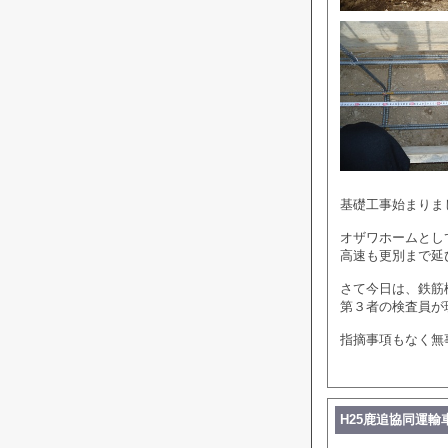
基礎工事始まりま
オザワホームとし
高速も更別まで延
さて今日は、鉄筋
第３者の検査員が
指摘事項もなく無事
H25鹿追協同運輸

· · · ·

Required action → Each record above is to be returned unchanged, while any picture it holds stays out.

Result for this exercise →
基礎工事始まりま
オザワホームとし
高速も更別まで延
さて今日は、鉄筋
第３者の検査員が
指摘事項もなく無事
H25鹿追協同運輸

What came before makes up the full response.